Jacinda Ardern Says No to Burnout

Jacinda Ardern Says No to Burnout

Watching her speech I was struck by how Ardern has had to navigate the complicated gendered expectations that often create barriers to women’s success.

Women are often expected to be unfailingly kind and patient, and to nurture those around them. If women demonstrate the type of leadership typically praised in men — ambitious, swaggering, domineering — they are seen as unfeminine, unlikable, and even illegitimate leaders. To understand how that plays out in practice, take a look at the scholarship of Victoria L. Brescoll, a professor at Yale who studies how biased perceptions of women undermine their success on the individual level and reinforce gender gaps more broadly in society.

Ardern, as I wrote in this 2020 column, built a public image that tied her leadership to traits that women are usually praised for. For instance, when Ardern addressed the nation after the country began its strict Covid lockdown in March 2020, she conducted an informal Facebook Live session on her phone while wearing a cozy sweatshirt, and made sure to let people know that she had just finished putting her toddler to bed. By portraying herself as maternal, friendly, and cooperative, she remained extremely popular even as she locked down the country.

Ardern’s tenure, and particularly her handling of the pandemic, showed how those stereotypically feminine traits could be valuable in leaders. “What we learned with Covid is that, actually, a different kind of leader can be very beneficial,” Alice Evans, a lecturer at King’s College London, who studies how women gain power in public life, told me for that 2020 article. “Perhaps people will learn to recognize and value risk-averse, caring and thoughtful leaders.”

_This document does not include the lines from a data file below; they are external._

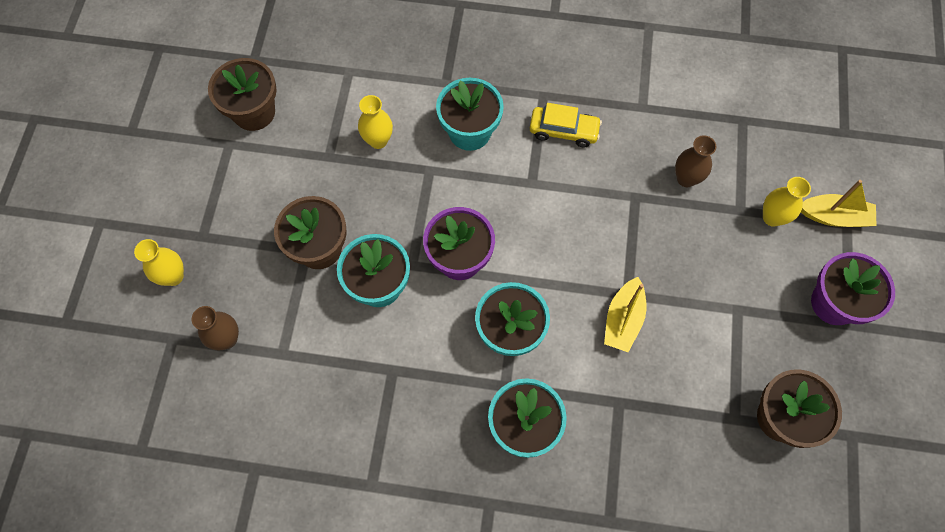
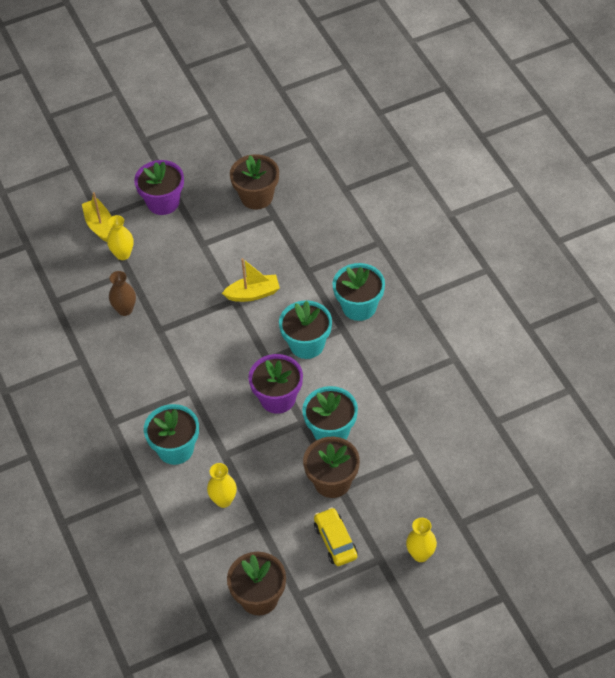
camera: 120 degrees left, 15 degrees down
brown vase [192,306,239,351] -> none
yellow car [530,103,602,147] -> yellow car moved to [314,507,358,566]

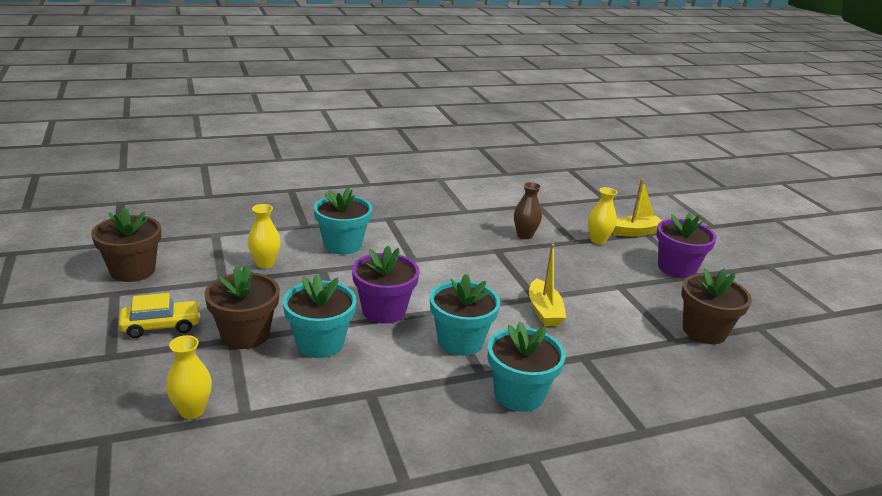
camera: 90 degrees right, 25 degrees down
yellow vase [406,518,437,562] -> yellow vase moved to [166,335,212,419]

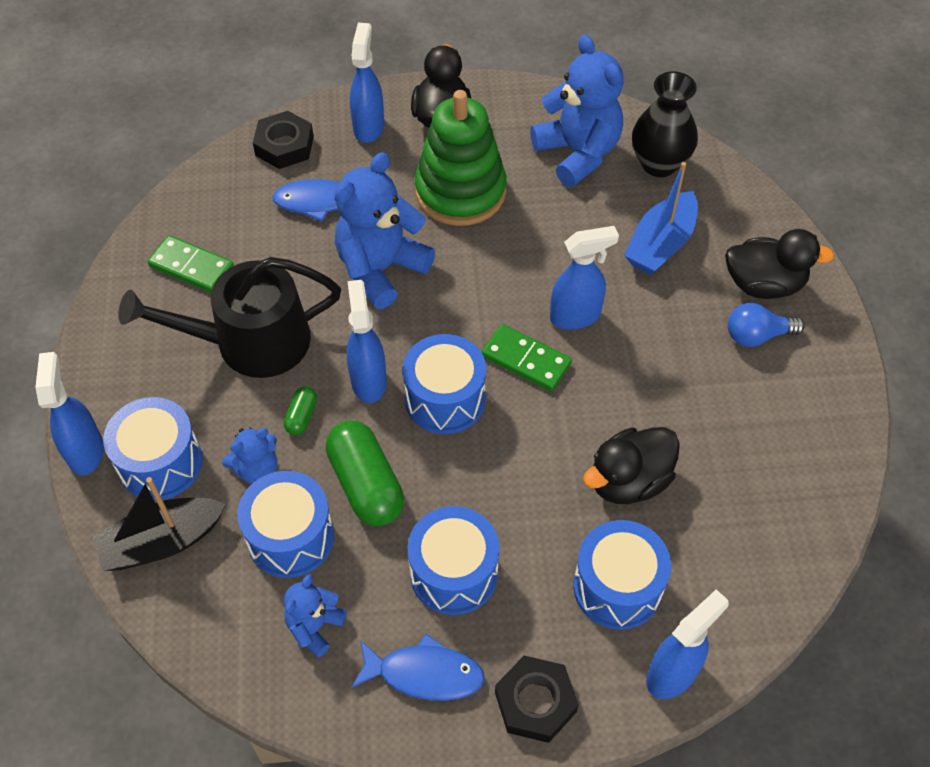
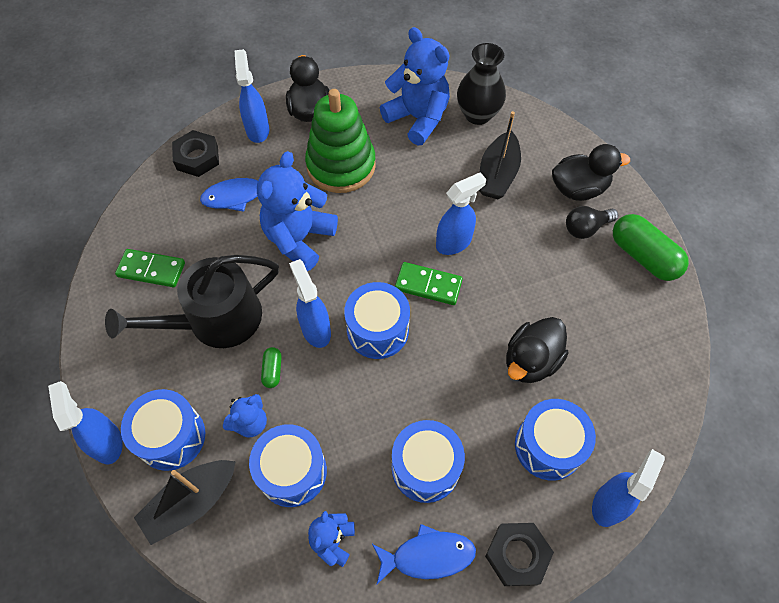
camera: 15 degrees left, 5 degrees up
green capsule [326,420,404,526] -> green capsule moved to [613,214,689,281]
blue boat [624,162,698,275] -> black boat [479,111,521,199]
blue light bulb [728,303,805,347] -> black light bulb [566,206,618,239]

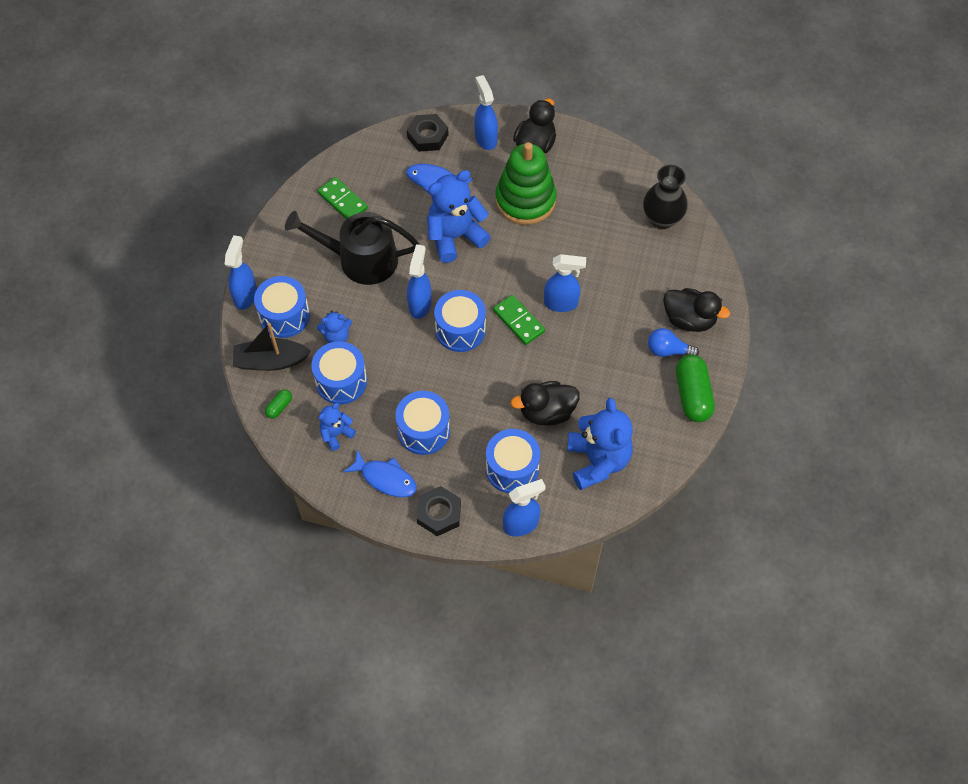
camera: 35 degrees right, 0 degrees up
blue spray bottle [235,49,269,143] -> blue spray bottle turned 45 degrees counterclockwise [474,75,498,150]
green capsule [261,347,282,388] -> green capsule moved to [265,389,292,418]
blue teddy bear [380,27,450,146] -> blue teddy bear moved to [567,398,633,490]
black boat [479,111,521,199] -> none
black light bulb [566,206,618,239] -> blue light bulb [648,328,699,357]

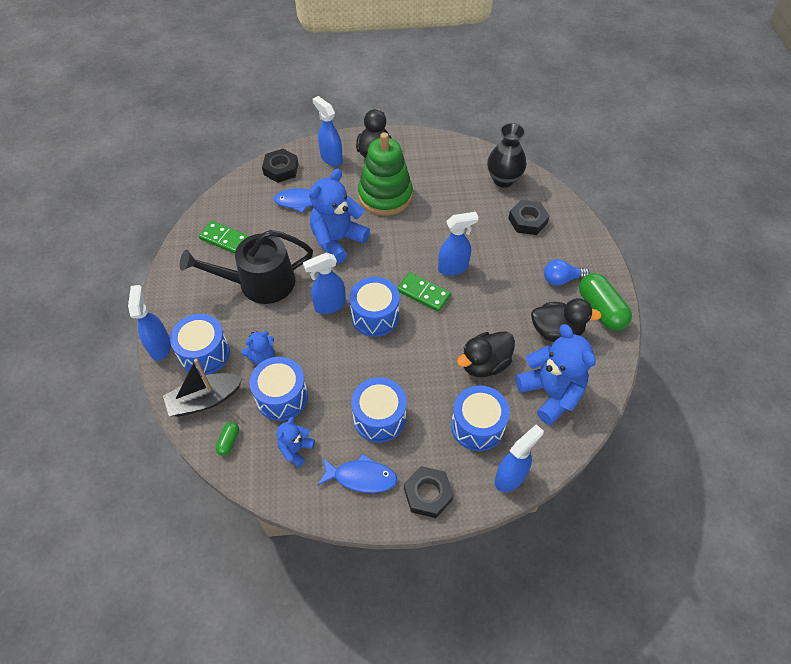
camera: 20 degrees left, 5 degrees down
blue spray bottle [407,244,432,319] -> blue spray bottle turned 105 degrees counterclockwise [303,253,346,314]
black duck [663,288,730,332] -> black duck moved to [531,298,602,342]
none -> black nut [508,200,549,235]

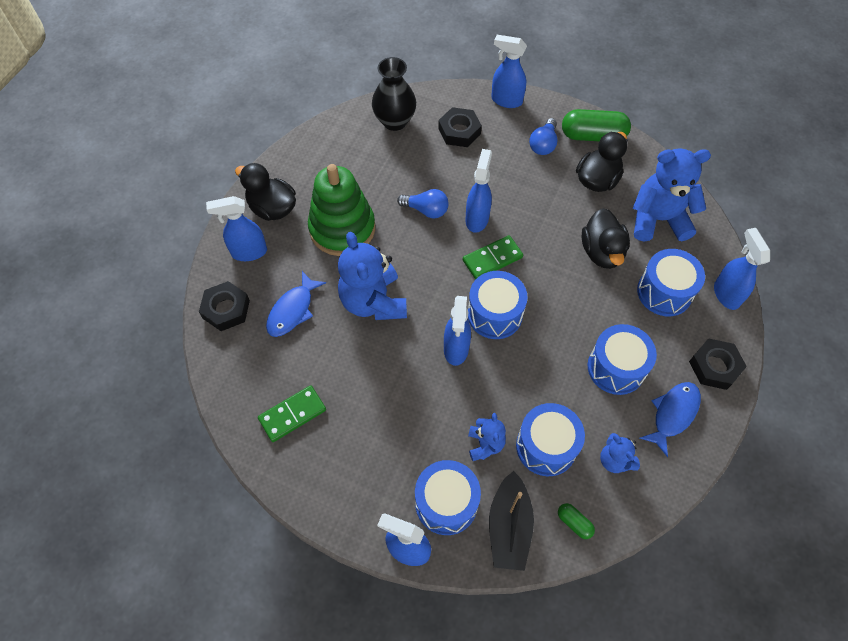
camera: 60 degrees left, 5 degrees up
black watering can [180,230,313,304] -> none
none -> blue light bulb [397,189,449,218]
none -> blue spray bottle [491,35,527,108]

That’s not to say, of course, that Ardern never experienced sexist criticism or abuse. Just hours into her first term as prime minister, an interviewer asked her whether she had chosen her career over motherhood, for instance. After she gave birth to her daughter while in office — the first leader to do so in nearly 30 years — she was criticized for taking just six weeks’ maternity leave. New Zealand’s police have recorded escalating numbers of violent threats against her in recent years, including rape and death threats.